• Work to be completed:
Copy every line of the data below word for word, omitting the pictures.
-- START OF Materials provided --
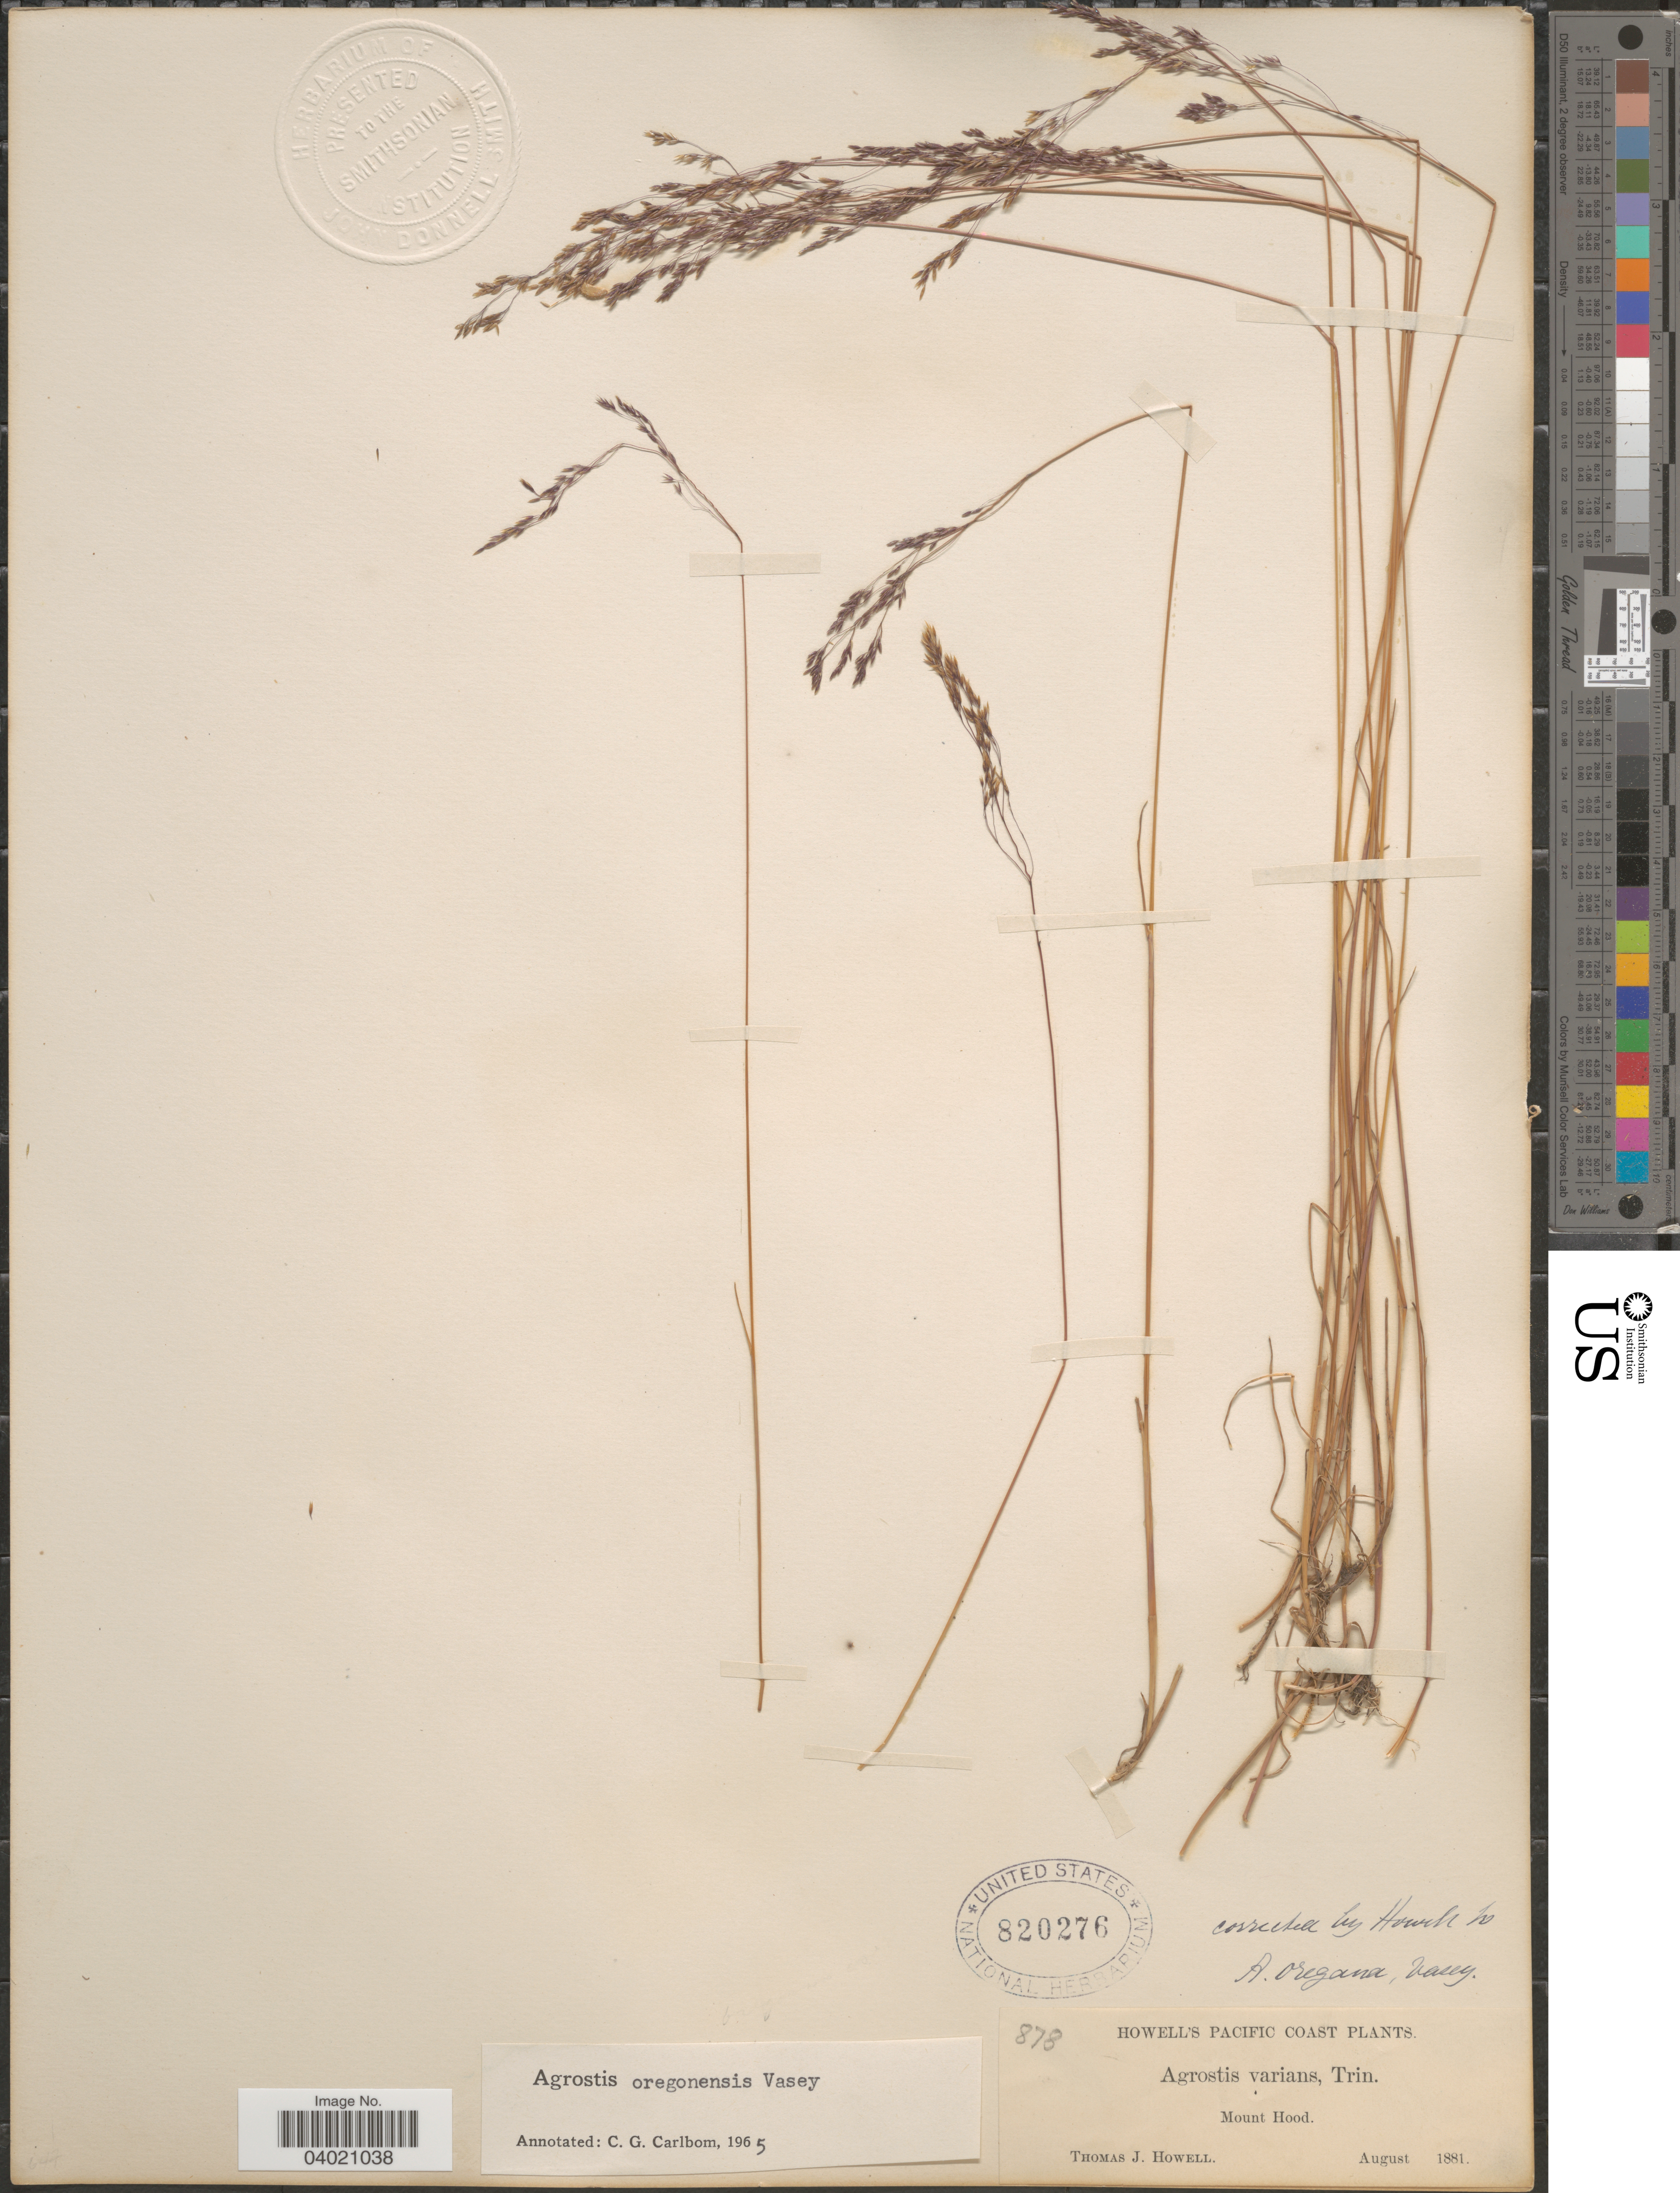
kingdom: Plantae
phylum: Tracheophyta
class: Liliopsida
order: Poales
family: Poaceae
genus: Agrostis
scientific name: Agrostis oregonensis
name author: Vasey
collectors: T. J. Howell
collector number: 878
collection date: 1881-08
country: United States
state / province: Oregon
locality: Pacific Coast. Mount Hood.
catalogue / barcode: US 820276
-- END OF Materials provided --
• Correct output:
kingdom: Plantae
phylum: Tracheophyta
class: Liliopsida
order: Poales
family: Poaceae
genus: Agrostis
scientific name: Agrostis oregonensis
name author: Vasey
collectors: T. J. Howell
collector number: 878
collection date: 1881-08
country: United States
state / province: Oregon
locality: Pacific Coast. Mount Hood.
catalogue / barcode: US 820276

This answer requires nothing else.